The new Mégane is longer, lower and wider than the outgoing model and as a result is more spacious inside. There’s a 2cm increase in rear knee space, and the boot volume of 434 litres is significantly up on that of rivals such as the Volkswagen Golf and Ford Focus.
Renault says it has put extra effort into the fit, finish and quality of the materials used. “Renault can produce cars with a Latin skin and a German heart,” said design boss Laurens van den Acker.
Renault has improved the interior quality of standard models, with all but the base models getting a full colour head-up display and a 7.0in multimedia display. As well as lending the cabin a modern feel, the head-up display allows the driver to stay focused on the road while simultaneously reading speed, navigation and driving aid instructions.

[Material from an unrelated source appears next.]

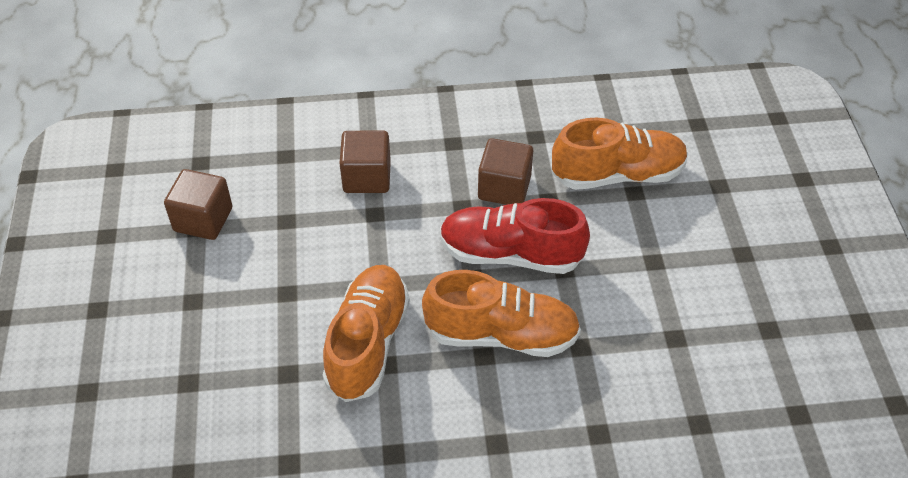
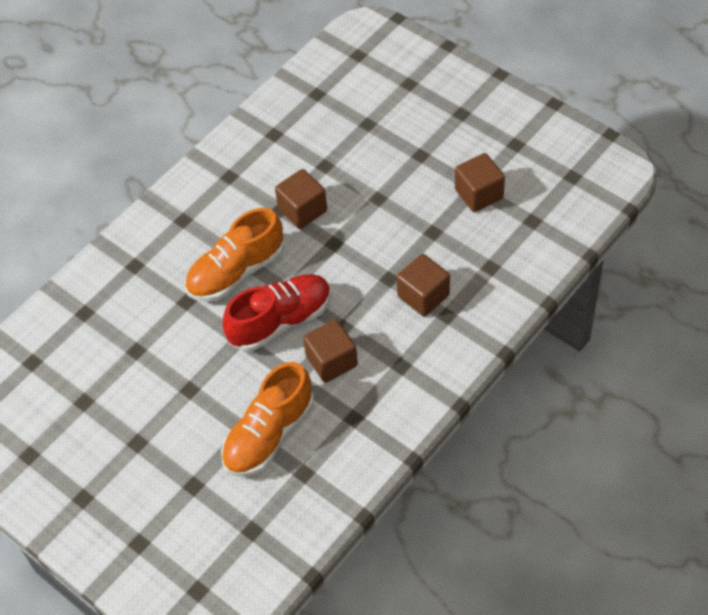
camera: 140 degrees right, 5 degrees up
(368, 343) = (302, 210): orange shoe -> brown cube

UK specifications include adaptive cruise control, automated emergency braking, lane departure warning, speed limit warning and blind spot monitoring. Automatic headlights, a reversing camera, parking sensors and a hands-free parking function will also be available.
Highest-spec models get an 8.7in touchscreen in place of the 7.0in version. It replaces numerous cabin buttons and allows the control of the satellite navigation, apps, radio and phone connection.
The Mégane will be available with the option of a six-speed dual-clutch automatic gearbox, while selected petrol engines will come with a seven-speed dual-clutch automatic gearbox.
Q&A with Renault design boss Laurens van den Acker
How hard was it to reinvent the Mégane?
“This segment is the most competitive in the world. We’re going up against the very best - not just the Volkswagen Golf, Ford Focus and Vauxhall Astra but also the Audi A3, Mercedes-Benz A-Class and BMW 1 Series. We know we must up our game.”
How does the new Mégane fit into your range?
“I don’t see it as the big brother of the Clio; rather, it’s a smaller brother of the Talisman and Espace. The Clio is fun, whereas the new Mégane is a serious car. It will have the grown-up touches of the Talisman and Espace.”
What specific demands are there on a designer in this segment?
“It’s a segment where the car must do everything: be spacious enough to fit a family in, yet still look sexy and powerful, albeit in a sober way that conveys a lot of rationality, to underline claims around safety and fuel economy. We must offer every piece of modern technology for a reasonable price. It’s a car that conveys status.”
Can Renault design differently from the rivals you name?
“Well, we don’t come to work every day saying we must celebrate our differences and be provocative. I’m trying to create a brand with stability. But that doesn’t mean we can’t stand out.”